On 07/29/2013 10:28 AM, Marti Raudsepp wrote:
Hi,

On 07/29/2013 01:05 AM, Tom Lane wrote:
Buildfarm member anchovy has been failing for the last couple of days,
evidently because its owner just couldn't wait to adopt bison 3.0,
which is all of 3 days old.
Hmm? Anchovy is upgrading automatically to newest Arch Linux packages daily.

I assumed that's a good thing -- the purpose of build farm is to test
PostgreSQL in various different real-life environments? Arch Linux is
one such environment that adopts new packages very quickly. If Arch
users are unable to build PostgreSQL then surely it's good to be
notified by the build farm before real users start reporting problems?

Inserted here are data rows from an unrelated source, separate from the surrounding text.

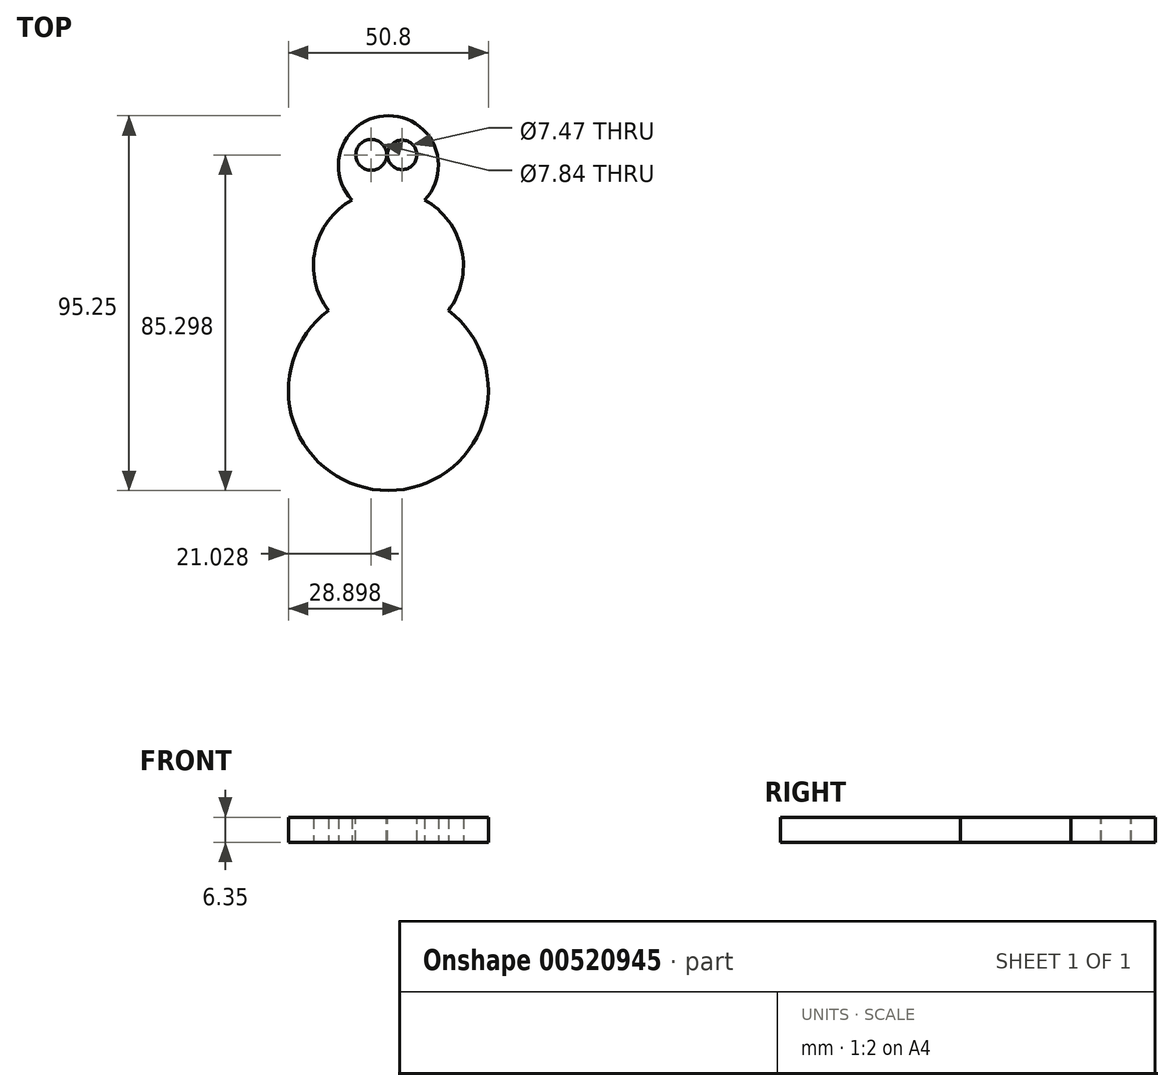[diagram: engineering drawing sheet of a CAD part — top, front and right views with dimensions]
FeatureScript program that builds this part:
annotation { "Feature Type Name" : "Feature", "Feature Type Description" : "" }
export const myFeature = defineFeature(function(context is Context, id is Id, definition is map)
    precondition{}
    {
        {
            var Q0;
            Q0=qCreatedBy(makeId("Top.planeOp"),FACE);
            var sketch = newSketch(context, id + "F0", { "sketchPlane" : qUnion([Q0])});
            skCircle(sketch, "E0", {"center": v(0, 0) * mm, "radius": 25.4 * mm});
            skCircle(sketch, "E1", {"center": v(0, 31.75) * mm, "radius": 19.05 * mm});
            skCircle(sketch, "E2", {"center": v(0, 57.15) * mm, "radius": 12.7 * mm});
            skSolve(sketch);
        }
        {
            var Q0;
            {var subQ0=sQuery(id+"F0.wireOp",EDGE,"E1");var subQ1=sQuery(id+"F0.wireOp",EDGE,"E0");var subQ2=makeQuery(id+"F0.imprint","INTERSECT",VERTEX,{"disambiguationData":[OD(0.0)],"derivedFrom":[subQ1,subQ0]});Q0=makeQuery(id+"F0.imprint","IMPRINT",FACE,{"disambiguationData":[TD([[makeQuery(id+"F0.imprint","IMPRINT",EDGE,{"disambiguationData":[TD([[subQ2,-1.0]])],"derivedFrom":subQ1}),1.0]])]});}
            var Q1;
            {var subQ0=sQuery(id+"F0.wireOp",EDGE,"E1");var subQ1=sQuery(id+"F0.wireOp",EDGE,"E0");var subQ2=makeQuery(id+"F0.imprint","INTERSECT",VERTEX,{"disambiguationData":[OD(0.0)],"derivedFrom":[subQ1,subQ0]});Q1=makeQuery(id+"F0.imprint","IMPRINT",FACE,{"disambiguationData":[TD([[makeQuery(id+"F0.imprint","IMPRINT",EDGE,{"disambiguationData":[TD([[subQ2,1.0]])],"derivedFrom":subQ1}),-1.0]])]});}
            var Q2;
            {var subQ0=sQuery(id+"F0.wireOp",EDGE,"E2");var subQ1=sQuery(id+"F0.wireOp",EDGE,"E1");var subQ2=makeQuery(id+"F0.imprint","INTERSECT",VERTEX,{"disambiguationData":[OD(0.0)],"derivedFrom":[subQ1,subQ0]});Q2=makeQuery(id+"F0.imprint","IMPRINT",FACE,{"disambiguationData":[TD([[makeQuery(id+"F0.imprint","IMPRINT",EDGE,{"disambiguationData":[TD([[subQ2,1.0]])],"derivedFrom":subQ1}),-1.0]])]});}
            var Q3;
            {var subQ0=sQuery(id+"F0.wireOp",EDGE,"E1");var subQ1=sQuery(id+"F0.wireOp",EDGE,"E0");var subQ2=makeQuery(id+"F0.imprint","INTERSECT",VERTEX,{"disambiguationData":[OD(0.0)],"derivedFrom":[subQ1,subQ0]});Q3=makeQuery(id+"F0.imprint","IMPRINT",FACE,{"disambiguationData":[TD([[makeQuery(id+"F0.imprint","IMPRINT",EDGE,{"disambiguationData":[TD([[subQ2,1.0]])],"derivedFrom":subQ1}),1.0]])]});}
            var Q4;
            {var subQ0=sQuery(id+"F0.wireOp",EDGE,"E2");var subQ1=sQuery(id+"F0.wireOp",EDGE,"E1");var subQ2=makeQuery(id+"F0.imprint","INTERSECT",VERTEX,{"disambiguationData":[OD(0.0)],"derivedFrom":[subQ1,subQ0]});Q4=makeQuery(id+"F0.imprint","IMPRINT",FACE,{"disambiguationData":[TD([[makeQuery(id+"F0.imprint","IMPRINT",EDGE,{"disambiguationData":[TD([[subQ2,1.0]])],"derivedFrom":subQ1}),1.0]])]});}
            extrude(context, id + "F1", {"entities" : qUnion([Q0, Q1, Q2, Q3, Q4]), "depth" : 6.35 * mm, "offsetDistance" : 25.4 * mm});
        }
        {
            var Q0;
            Q0=makeQuery(id+"F1.opExtrude","CAP_FACE",FACE,{"disambiguationData":[OSD([sQuery(id+"F0.wireOp",EDGE,"E0"),sQuery(id+"F0.wireOp",EDGE,"E1"),sQuery(id+"F0.wireOp",EDGE,"E2")])],"isStart":false});
            var sketch = newSketch(context, id + "F2", { "sketchPlane" : qUnion([Q0])});
            skCircle(sketch, "E3", {"center": v(3.5, 59.9) * mm, "radius": 3.73 * mm});
            skCircle(sketch, "E4", {"center": v(-4.37, 59.9) * mm, "radius": 3.92 * mm});
            skSolve(sketch);
        }
        {
            var Q0;
            Q0=makeQuery(id+"F2.imprint","IMPRINT",FACE,{"disambiguationData":[TD([[makeQuery(id+"F2.imprint","IMPRINT",EDGE,{"derivedFrom":sQuery(id+"F2.wireOp",EDGE,"E4")}),1.0]])]});
            var Q1;
            Q1=makeQuery(id+"F2.imprint","IMPRINT",FACE,{"disambiguationData":[TD([[makeQuery(id+"F2.imprint","IMPRINT",EDGE,{"derivedFrom":sQuery(id+"F2.wireOp",EDGE,"E3")}),1.0]])]});
            extrude(context, id + "F3", {"entities" : qUnion([Q0, Q1]), "operationType" : NewBodyOperationType.REMOVE, "oppositeDirection" : true, "depth" : 25.4 * mm, "offsetDistance" : 25.4 * mm});
        }
    });
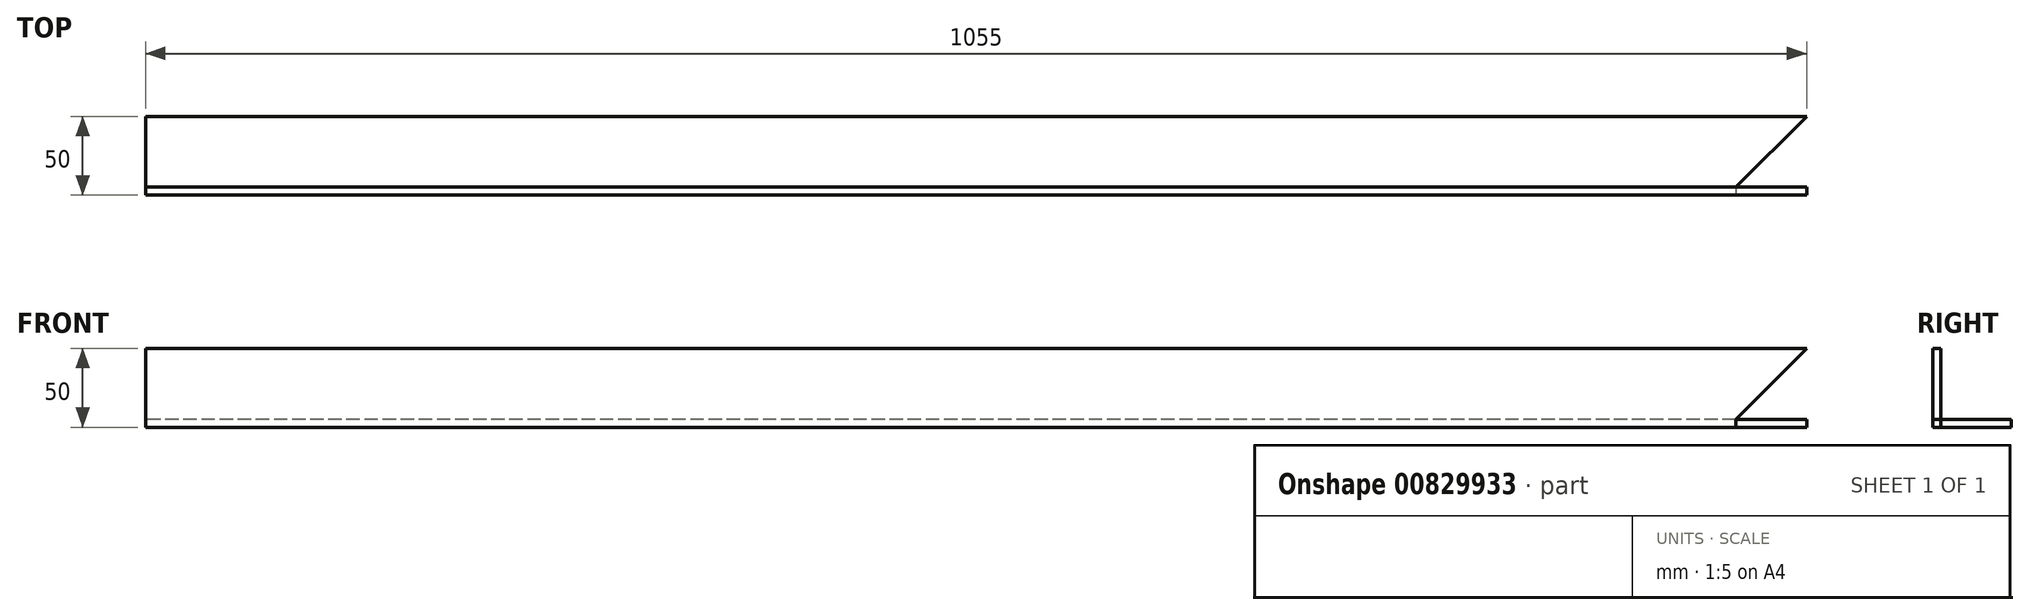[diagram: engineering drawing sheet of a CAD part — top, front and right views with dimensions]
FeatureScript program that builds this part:
annotation { "Feature Type Name" : "Feature", "Feature Type Description" : "" }
export const myFeature = defineFeature(function(context is Context, id is Id, definition is map)
    precondition{}
    {
        {
            var Q0;
            Q0=qCreatedBy(makeId("Right.planeOp"),FACE);
            var sketch = newSketch(context, id + "F0", { "sketchPlane" : qUnion([Q0])});
            skLineSegment(sketch, "E0", {"start": v(0, 0) * mm, "end": v(0, 50) * mm});
            skLineSegment(sketch, "E1", {"start": v(0, 50) * mm, "end": v(5, 50) * mm});
            skLineSegment(sketch, "E2", {"start": v(5, 50) * mm, "end": v(5, 5) * mm});
            skLineSegment(sketch, "E3", {"start": v(5, 5) * mm, "end": v(50, 5) * mm});
            skLineSegment(sketch, "E4", {"start": v(50, 5) * mm, "end": v(50, 0) * mm});
            skLineSegment(sketch, "E5", {"start": v(50, 0) * mm, "end": v(0, 0) * mm});
            skSolve(sketch);
        }
        {
            var Q0;
            Q0=makeQuery(id+"F0.imprint","IMPRINT",FACE,{"disambiguationData":[TD([[makeQuery(id+"F0.imprint","IMPRINT",EDGE,{"derivedFrom":sQuery(id+"F0.wireOp",EDGE,"E0")}),-1.0]])]});
            extrude(context, id + "F1", {"entities" : qUnion([Q0]), "depth" : 1055 * mm, "offsetDistance" : 25 * mm});
        }
        {
            var Q0;
            Q0=makeQuery(id+"F1.opExtrude","SWEPT_FACE",FACE,{"disambiguationData":[OSD([sQuery(id+"F0.wireOp",EDGE,"E2")])]});
            var sketch = newSketch(context, id + "F2", { "sketchPlane" : qUnion([Q0])});
            skLineSegment(sketch, "E6", {"start": v(-1010, 5) * mm, "end": v(-1055, 50) * mm});
            skSolve(sketch);
        }
        {
            var Q0;
            Q0=makeQuery(id+"F1.opExtrude","SWEPT_FACE",FACE,{"disambiguationData":[OSD([sQuery(id+"F0.wireOp",EDGE,"E3")])]});
            var sketch = newSketch(context, id + "F3", { "sketchPlane" : qUnion([Q0])});
            skLineSegment(sketch, "E7", {"start": v(1055, 50) * mm, "end": v(1010, 5) * mm});
            skSolve(sketch);
        }
        {
            var Q0;
            {var subQ0=sQuery(id+"F3.wireOp",EDGE,"E7");Q0=makeQuery(id+"F3.imprint","IMPRINT",FACE,{"disambiguationData":[TD([[makeQuery(id+"F3.imprint","IMPRINT",EDGE,{"derivedFrom":subQ0}),1.0]])]});}
            extrude(context, id + "F4", {"entities" : qUnion([Q0]), "operationType" : NewBodyOperationType.REMOVE, "oppositeDirection" : true, "depth" : 5 * mm, "offsetDistance" : 25 * mm});
        }
        {
            var Q0;
            {var subQ0=sQuery(id+"F2.wireOp",EDGE,"E6");Q0=makeQuery(id+"F2.imprint","IMPRINT",FACE,{"disambiguationData":[TD([[makeQuery(id+"F2.imprint","IMPRINT",EDGE,{"derivedFrom":subQ0}),1.0]])]});}
            extrude(context, id + "F5", {"entities" : qUnion([Q0]), "operationType" : NewBodyOperationType.REMOVE, "oppositeDirection" : true, "depth" : 25 * mm, "offsetDistance" : 25 * mm});
        }
        {
            var Q0;
            Q0=makeQuery(id+"F1.opExtrude","CAP_FACE",FACE,{"disambiguationData":[OSD([sQuery(id+"F0.wireOp",EDGE,"E0"),sQuery(id+"F0.wireOp",EDGE,"E1"),sQuery(id+"F0.wireOp",EDGE,"E2"),sQuery(id+"F0.wireOp",EDGE,"E3"),sQuery(id+"F0.wireOp",EDGE,"E4"),sQuery(id+"F0.wireOp",EDGE,"E5")])],"isStart":false});
            extrude(context, id + "F6", {"entities" : qUnion([Q0]), "operationType" : NewBodyOperationType.REMOVE, "oppositeDirection" : true, "depth" : 45 * mm, "offsetDistance" : 25 * mm});
        }
    });
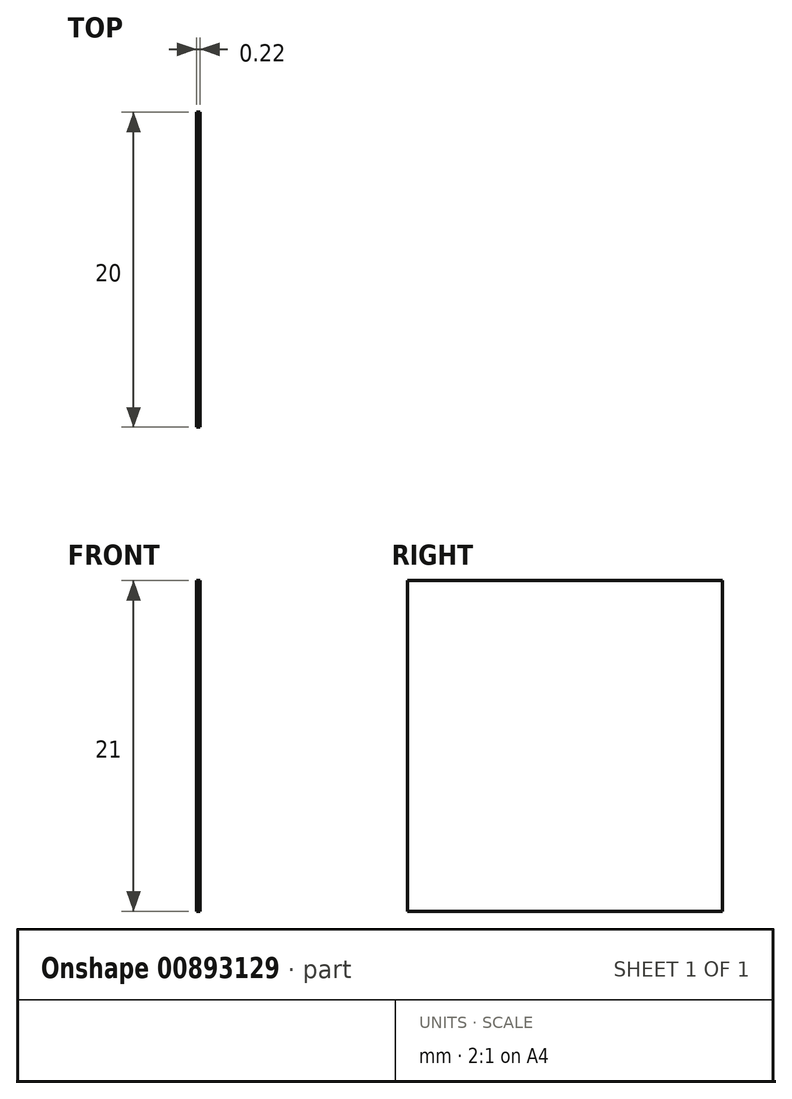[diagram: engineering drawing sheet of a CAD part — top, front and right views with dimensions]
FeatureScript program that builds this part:
annotation { "Feature Type Name" : "Feature", "Feature Type Description" : "" }
export const myFeature = defineFeature(function(context is Context, id is Id, definition is map)
    precondition{}
    {
        {
            var Q0;
            Q0=qCreatedBy(makeId("Right.planeOp"),FACE);
            var sketch = newSketch(context, id + "F0", { "sketchPlane" : qUnion([Q0])});
            skLineSegment(sketch, "E0.bottom", {"start": v(0, 0) * mm, "end": v(20, 0) * mm});
            skLineSegment(sketch, "E0.top", {"start": v(0, -21) * mm, "end": v(20, -21) * mm});
            skLineSegment(sketch, "E0.left", {"start": v(0, 0) * mm, "end": v(0, -21) * mm});
            skLineSegment(sketch, "E0.right", {"start": v(20, 0) * mm, "end": v(20, -21) * mm});
            skSolve(sketch);
        }
        {
            var Q0;
            Q0=makeQuery(id+"F0.imprint","IMPRINT",FACE,{"disambiguationData":[TD([[makeQuery(id+"F0.imprint","IMPRINT",EDGE,{"derivedFrom":sQuery(id+"F0.wireOp",EDGE,"E0.bottom")}),-1.0]])]});
            extrude(context, id + "F1", {"entities" : qUnion([Q0]), "depth" : .2220 * mm, "offsetDistance" : 25 * mm});
        }
    });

I don't mean to sound reluctant, I'm open to suggestions, but please
help me understand why this is bad.


The buildfarm is principally designed to detect when some change in the Postgres code breaks something. As such, the expectation is that the animals will provide a fairly stable platform. A totally moving target will present us with false positives, since the failure could be due to no action of ours at all.

A machine that can auto-upgrade anything at any time is really not very fit for the purpose. What that would be testing is not if a change in Postgres code has broken something, but if the host packaging system has broken something.

And if the upgrade involves
the OS or the compiler, please use the udate_personality.pl script to update
the server.
Is it OK to run update_personality.pl automatically every day from crontab?


No. It is designed to support a fairly small number of changes.